[Saved entries]
====

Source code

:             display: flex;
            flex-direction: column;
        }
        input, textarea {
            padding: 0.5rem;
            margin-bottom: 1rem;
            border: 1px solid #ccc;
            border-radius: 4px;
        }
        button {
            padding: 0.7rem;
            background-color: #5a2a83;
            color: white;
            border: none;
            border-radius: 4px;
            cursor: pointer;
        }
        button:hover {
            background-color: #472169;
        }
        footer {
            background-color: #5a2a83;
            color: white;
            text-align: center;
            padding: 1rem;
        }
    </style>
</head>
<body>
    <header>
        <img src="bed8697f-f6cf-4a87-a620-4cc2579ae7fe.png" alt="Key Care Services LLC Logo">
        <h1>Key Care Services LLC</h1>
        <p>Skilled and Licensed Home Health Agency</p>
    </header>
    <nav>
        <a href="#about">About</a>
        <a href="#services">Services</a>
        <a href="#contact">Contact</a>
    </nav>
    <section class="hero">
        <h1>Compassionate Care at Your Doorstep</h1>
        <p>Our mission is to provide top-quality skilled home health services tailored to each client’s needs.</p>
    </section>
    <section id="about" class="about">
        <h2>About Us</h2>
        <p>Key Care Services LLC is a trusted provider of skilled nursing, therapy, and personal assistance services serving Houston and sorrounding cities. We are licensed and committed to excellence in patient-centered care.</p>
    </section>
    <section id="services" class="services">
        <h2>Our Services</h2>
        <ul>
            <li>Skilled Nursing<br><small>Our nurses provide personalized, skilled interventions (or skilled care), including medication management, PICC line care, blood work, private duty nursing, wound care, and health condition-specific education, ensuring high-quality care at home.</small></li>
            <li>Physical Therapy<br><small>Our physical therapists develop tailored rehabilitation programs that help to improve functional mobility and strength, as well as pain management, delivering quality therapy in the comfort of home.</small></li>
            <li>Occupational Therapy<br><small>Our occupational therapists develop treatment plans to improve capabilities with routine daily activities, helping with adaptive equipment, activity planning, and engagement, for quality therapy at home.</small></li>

====

Write the data out in full, matching every line exactly.

Source code

:             display: flex;
            flex-direction: column;
        }
        input, textarea {
            padding: 0.5rem;
            margin-bottom: 1rem;
            border: 1px solid #ccc;
            border-radius: 4px;
        }
        button {
            padding: 0.7rem;
            background-color: #5a2a83;
            color: white;
            border: none;
            border-radius: 4px;
            cursor: pointer;
        }
        button:hover {
            background-color: #472169;
        }
        footer {
            background-color: #5a2a83;
            color: white;
            text-align: center;
            padding: 1rem;
        }
    </style>
</head>
<body>
    <header>
        <img src="bed8697f-f6cf-4a87-a620-4cc2579ae7fe.png" alt="Key Care Services LLC Logo">
        <h1>Key Care Services LLC</h1>
        <p>Skilled and Licensed Home Health Agency</p>
    </header>
    <nav>
        <a href="#about">About</a>
        <a href="#services">Services</a>
        <a href="#contact">Contact</a>
    </nav>
    <section class="hero">
        <h1>Compassionate Care at Your Doorstep</h1>
        <p>Our mission is to provide top-quality skilled home health services tailored to each client’s needs.</p>
    </section>
    <section id="about" class="about">
        <h2>About Us</h2>
        <p>Key Care Services LLC is a trusted provider of skilled nursing, therapy, and personal assistance services serving Houston and sorrounding cities. We are licensed and committed to excellence in patient-centered care.</p>
    </section>
    <section id="services" class="services">
        <h2>Our Services</h2>
        <ul>
            <li>Skilled Nursing<br><small>Our nurses provide personalized, skilled interventions (or skilled care), including medication management, PICC line care, blood work, private duty nursing, wound care, and health condition-specific education, ensuring high-quality care at home.</small></li>
            <li>Physical Therapy<br><small>Our physical therapists develop tailored rehabilitation programs that help to improve functional mobility and strength, as well as pain management, delivering quality therapy in the comfort of home.</small></li>
            <li>Occupational Therapy<br><small>Our occupational therapists develop treatment plans to improve capabilities with routine daily activities, helping with adaptive equipment, activity planning, and engagement, for quality therapy at home.</small></li>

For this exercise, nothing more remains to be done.